#### Task goal:
Copy out the text of every entry below word for word, and leave the pictures out of your answer.

#### Information provided:
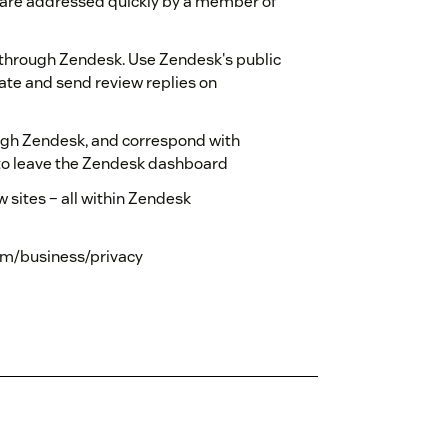
 are addressed quickly by a member of
r through Zendesk. Use Zendesk's public
ate and send review replies on
ugh Zendesk, and correspond with
to leave the Zendesk dashboard
 sites – all within Zendesk
om/business/privacy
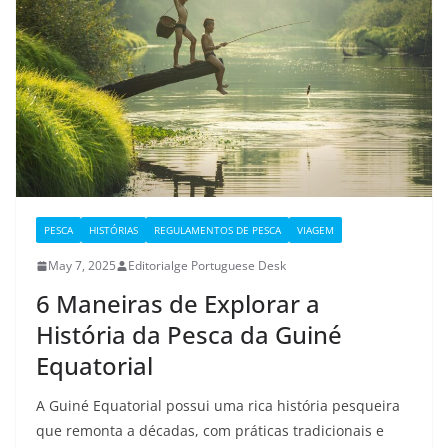
PESCA
HISTÓRIAS
REGULAMENTOS DE PESCA
VIAGEM
May 7, 2025
Editorialge Portuguese Desk
6 Maneiras de Explorar a
História da Pesca da Guiné
Equatorial
A Guiné Equatorial possui uma rica história pesqueira
que remonta a décadas, com práticas tradicionais e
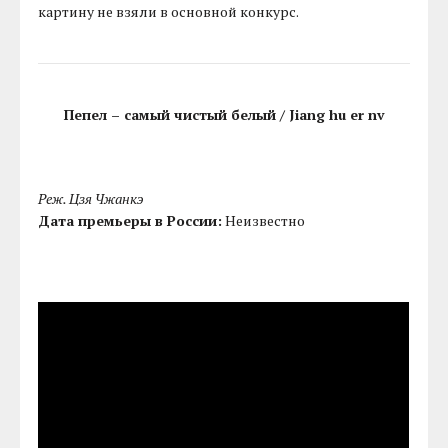
картину не взяли в основной конкурс.
Пепел – самый чистый белый / Jiang hu er nv
Реж. Цзя Чжанкэ
Дата премьеры в России:
Неизвестно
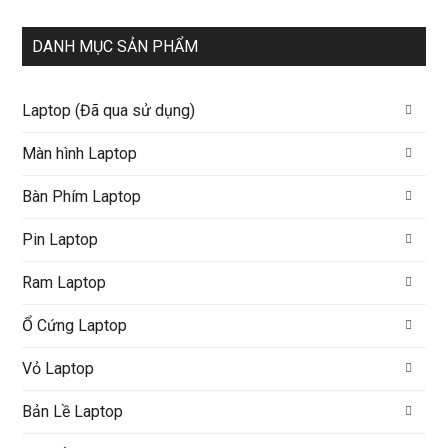
DANH MỤC SẢN PHẨM
Laptop (Đã qua sử dụng)
Màn hình Laptop
Bàn Phím Laptop
Pin Laptop
Ram Laptop
Ổ Cứng Laptop
Vỏ Laptop
Bản Lề Laptop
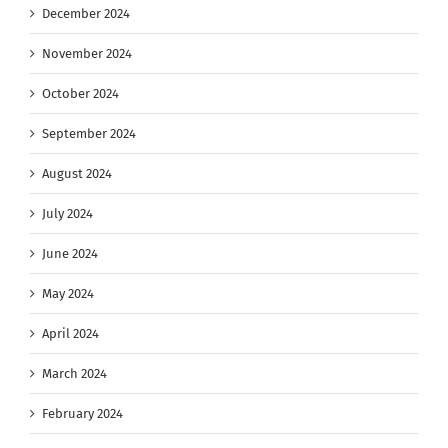
December 2024
November 2024
October 2024
September 2024
August 2024
July 2024
June 2024
May 2024
April 2024
March 2024
February 2024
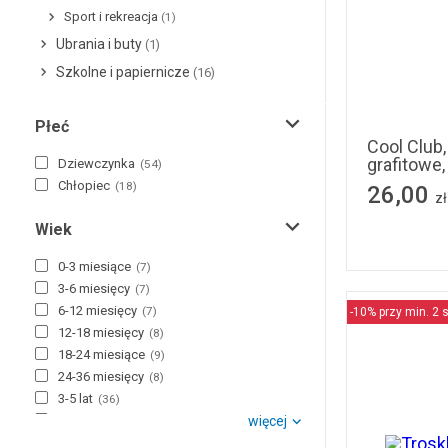
Sport i rekreacja
(1)
Ubrania i buty
(1)
Szkolne i papiernicze
(16)
134
14
Płeć
Cool Club
grafitowe,
Dziewczynka
(
54
)
Chłopiec
(
18
)
26,00
zł
Wiek
0-3 miesiące
(
7
)
3-6 miesięcy
(
7
)
6-12 miesięcy
(
7
)
-10% przy min. 2 s
12-18 miesięcy
(
8
)
18-24 miesiące
(
9
)
24-36 miesięcy
(
8
)
3-5 lat
(
36
)
6-8 lat
więcej
(
41
)
9-12 lat
(
21
)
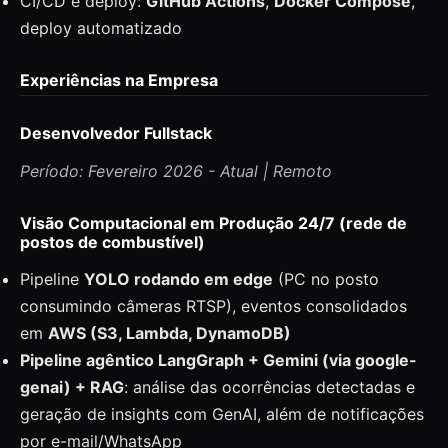
CI/CD e deploy:
GitHub Actions
,
Docker Compose
,
deploy automatizado
Experiências na Empresa
Desenvolvedor Fullstack
Período: Fevereiro 2026 - Atual | Remoto
Visão Computacional em Produção 24/7 (rede de
postos de combustível)
Pipeline
YOLO rodando em edge
(PC no posto
consumindo câmeras RTSP), eventos consolidados
em
AWS (S3, Lambda, DynamoDB)
Pipeline agêntico LangGraph + Gemini (via google-
genai) + RAG
: análise das ocorrências detectadas e
geração de insights com GenAI, além de notificações
por e-mail/WhatsApp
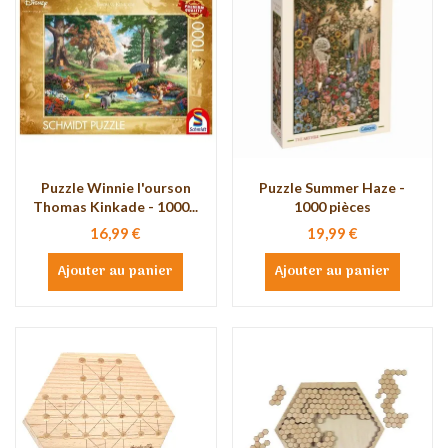
Puzzle Winnie l'ourson
Puzzle Summer Haze -
Thomas Kinkade - 1000...
1000 pièces
16,99 €
19,99 €
Ajouter au panier
Ajouter au panier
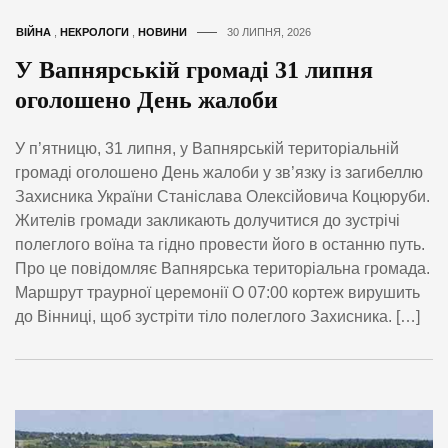
ВІЙНА
,
НЕКРОЛОГИ
,
НОВИНИ
30 ЛИПНЯ, 2026
У Вапнярській громаді 31 липня
оголошено День жалоби
У п’ятницю, 31 липня, у Вапнярській територіальній
громаді оголошено День жалоби у зв’язку із загибеллю
Захисника України Станіслава Олексійовича Коцюруби.
Жителів громади закликають долучитися до зустрічі
полеглого воїна та гідно провести його в останню путь.
Про це повідомляє Вапнярська територіальна громада.
Маршрут траурної церемонії О 07:00 кортеж вирушить
до Вінниці, щоб зустріти тіло полеглого Захисника. […]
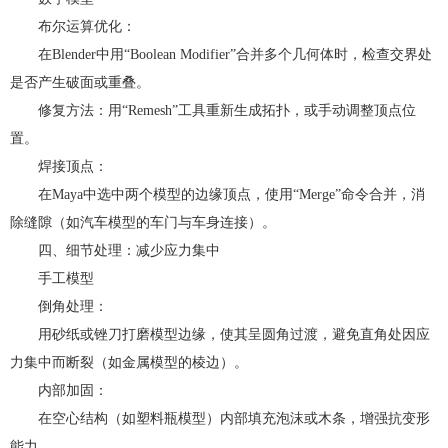
布尔运算优化：
在Blender中用“Boolean Modifier”合并多个几何体时，检查交界处
是否产生破面或重叠。
修复方法：用“Remesh”工具重新生成拓扑，或手动调整顶点位
置。
焊接顶点：
在Maya中选中两个模型的边缘顶点，使用“Merge”命令合并，消
除缝隙（如汽车模型的车门与车身连接）。
四、细节处理：减少应力集中
手工模型
倒角处理：
用砂纸或锉刀打磨模型边缘，使其呈圆角过渡，避免直角处因应
力集中而断裂（如金属模型的棱边）。
内部加固：
在空心结构（如塑料瓶模型）内部填充泡沫或木条，增强抗变形
能力。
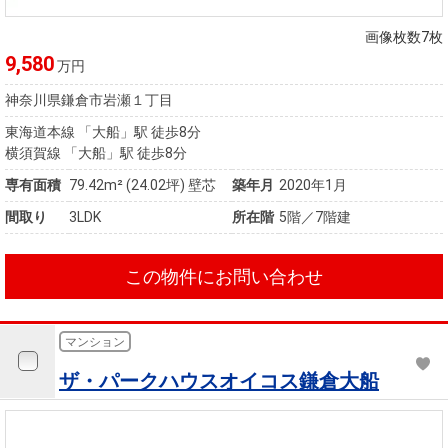
住まいと
ック）
購入ガイ
暮らしの
ド
画像枚数7枚
税金の本
9,580
万円
（電子ブ
神奈川県鎌倉市岩瀬１丁目
ック）
東海道本線 「大船」駅 徒歩8分
横須賀線 「大船」駅 徒歩8分
専有面積
79.42m²
(24.02坪)
壁芯
築年月
2020年1月
間取り
3LDK
所在階
5階／7階建
この物件にお問い合わせ
マンション
ザ・パークハウスオイコス鎌倉大船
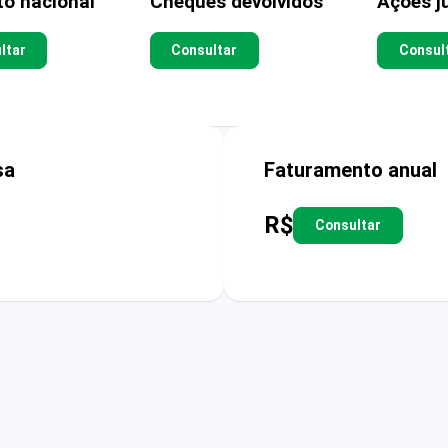
to nacional
Cheques devolvidos
Ações ju
ltar
Consultar
Consul
sa
Faturamento anual
R$
Consultar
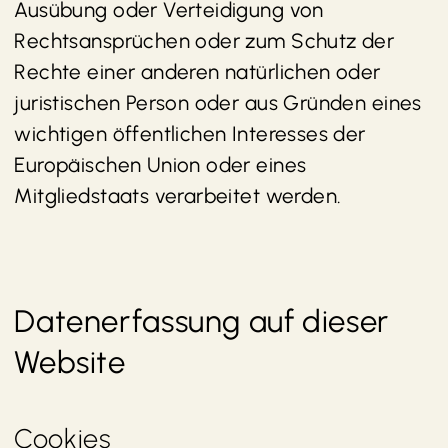
Ausübung oder Verteidigung von
Rechtsansprüchen oder zum Schutz der
Rechte einer anderen natürlichen oder
juristischen Person oder aus Gründen eines
wichtigen öffentlichen Interesses der
Europäischen Union oder eines
Mitgliedstaats verarbeitet werden.
Datenerfassung auf dieser
Website
Cookies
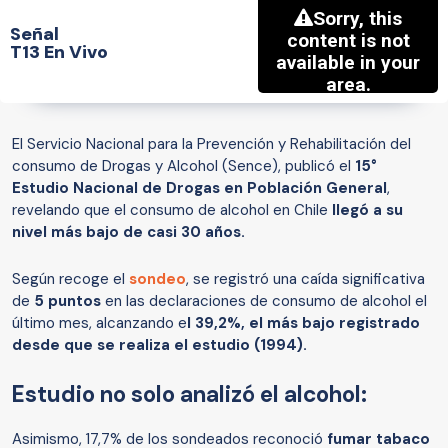
Señal
T13 En Vivo
El Servicio Nacional para la Prevención y Rehabilitación del
consumo de Drogas y Alcohol (Sence), publicó el
15°
Estudio Nacional de Drogas en Población General
,
revelando que el consumo de alcohol en Chile
llegó a su
nivel más bajo de casi 30 años.
Según recoge el
sondeo
, se registró una caída significativa
de
5 puntos
en las declaraciones de consumo de alcohol el
último mes, alcanzando e
l 39,2%,
el más bajo registrado
desde que se realiza el estudio (1994).
Estudio no solo analizó el alcohol:
Asimismo, 17,7% de los sondeados reconoció
fumar tabaco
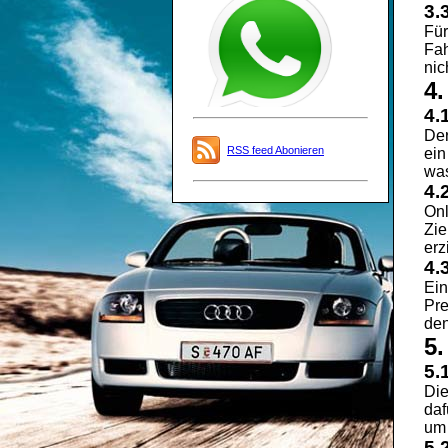
3.
Für
Fah
nic
4
4.
Der
RSS feed Abonieren
ein
was
4.
Onl
Zie
erz
4.
Ein
Pre
den
5.
5.
Die
daf
um 
5.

#### Solution for this task:
 are addressed quickly by a member of
r through Zendesk. Use Zendesk's public
ate and send review replies on
ugh Zendesk, and correspond with
to leave the Zendesk dashboard
 sites – all within Zendesk
om/business/privacy
PESCA
HISTÓRIAS
REGULAMENTOS DE PESCA
VIAGEM
May 7, 2025
Editorialge Portuguese Desk
6 Maneiras de Explorar a
História da Pesca da Guiné
Equatorial
A Guiné Equatorial possui uma rica história pesqueira
que remonta a décadas, com práticas tradicionais e
картину не взяли в основной конкурс.
Пепел – самый чистый белый / Jiang hu er nv
Реж. Цзя Чжанкэ
Дата премьеры в России:
Неизвестно
DANH MỤC SẢN PHẨM
Laptop (Đã qua sử dụng)
Màn hình Laptop
Bàn Phím Laptop
Pin Laptop
Ram Laptop
Ổ Cứng Laptop
Vỏ Laptop
Bản Lề Laptop
December 2024
November 2024
October 2024
September 2024
August 2024
July 2024
June 2024
May 2024
April 2024
March 2024
February 2024
Sport i rekreacja
(1)
Ubrania i buty
(1)
Szkolne i papiernicze
(16)
134
14
Płeć
Cool Club
grafitowe,
Dziewczynka
(
54
)
Chłopiec
(
18
)
26,00
zł
Wiek
0-3 miesiące
(
7
)
3-6 miesięcy
(
7
)
6-12 miesięcy
(
7
)
-10% przy min. 2 s
12-18 miesięcy
(
8
)
18-24 miesiące
(
9
)
24-36 miesięcy
(
8
)
3-5 lat
(
36
)
6-8 lat
więcej
(
41
)
9-12 lat
(
21
)
CI/CD e deploy:
GitHub Actions
,
Docker Compose
,
deploy automatizado
Experiências na Empresa
Desenvolvedor Fullstack
Período: Fevereiro 2026 - Atual | Remoto
Visão Computacional em Produção 24/7 (rede de
postos de combustível)
Pipeline
YOLO rodando em edge
(PC no posto
consumindo câmeras RTSP), eventos consolidados
em
AWS (S3, Lambda, DynamoDB)
Pipeline agêntico LangGraph + Gemini (via google-
genai) + RAG
: análise das ocorrências detectadas e
geração de insights com GenAI, além de notificações
por e-mail/WhatsApp
Puzzle Winnie l'ourson
Puzzle Summer Haze -
Thomas Kinkade - 1000...
1000 pièces
16,99 €
19,99 €
Ajouter au panier
Ajouter au panier
ВІЙНА
,
НЕКРОЛОГИ
,
НОВИНИ
30 ЛИПНЯ, 2026
У Вапнярській громаді 31 липня
оголошено День жалоби
У п’ятницю, 31 липня, у Вапнярській територіальній
громаді оголошено День жалоби у зв’язку із загибеллю
Захисника України Станіслава Олексійовича Коцюруби.
Жителів громади закликають долучитися до зустрічі
полеглого воїна та гідно провести його в останню путь.
Про це повідомляє Вапнярська територіальна громада.
Маршрут траурної церемонії О 07:00 кортеж вирушить
до Вінниці, щоб зустріти тіло полеглого Захисника. […]
布尔运算优化：
在Blender中用“Boolean Modifier”合并多个几何体时，检查交界处
是否产生破面或重叠。
修复方法：用“Remesh”工具重新生成拓扑，或手动调整顶点位
置。
焊接顶点：
在Maya中选中两个模型的边缘顶点，使用“Merge”命令合并，消
除缝隙（如汽车模型的车门与车身连接）。
四、细节处理：减少应力集中
手工模型
倒角处理：
用砂纸或锉刀打磨模型边缘，使其呈圆角过渡，避免直角处因应
力集中而断裂（如金属模型的棱边）。
内部加固：
在空心结构（如塑料瓶模型）内部填充泡沫或木条，增强抗变形
能力。
住まいと
ック）
購入ガイ
暮らしの
ド
画像枚数7枚
税金の本
9,580
万円
（電子ブ
神奈川県鎌倉市岩瀬１丁目
ック）
東海道本線 「大船」駅 徒歩8分
横須賀線 「大船」駅 徒歩8分
専有面積
79.42m²
(24.02坪)
壁芯
築年月
2020年1月
間取り
3LDK
所在階
5階／7階建
この物件にお問い合わせ
マンション
ザ・パークハウスオイコス鎌倉大船
to nacional
Cheques devolvidos
Ações ju
ltar
Consultar
Consul
sa
Faturamento anual
R$
Consultar
Ausübung oder Verteidigung von
Rechtsansprüchen oder zum Schutz der
Rechte einer anderen natürlichen oder
juristischen Person oder aus Gründen eines
wichtigen öffentlichen Interesses der
Europäischen Union oder eines
Mitgliedstaats verarbeitet werden.
Datenerfassung auf dieser
Website
Cookies
Señal
T13 En Vivo
El Servicio Nacional para la Prevención y Rehabilitación del
consumo de Drogas y Alcohol (Sence), publicó el
15°
Estudio Nacional de Drogas en Población General
,
revelando que el consumo de alcohol en Chile
llegó a su
nivel más bajo de casi 30 años.
Según recoge el
sondeo
, se registró una caída significativa
de
5 puntos
en las declaraciones de consumo de alcohol el
último mes, alcanzando e
l 39,2%,
el más bajo registrado
desde que se realiza el estudio (1994).
Estudio no solo analizó el alcohol:
Asimismo, 17,7% de los sondeados reconoció
fumar tabaco
3.
Für
Fah
nic
4
4.
Der
RSS feed Abonieren
ein
was
4.
Onl
Zie
erz
4.
Ein
Pre
den
5.
5.
Die
daf
um 
5.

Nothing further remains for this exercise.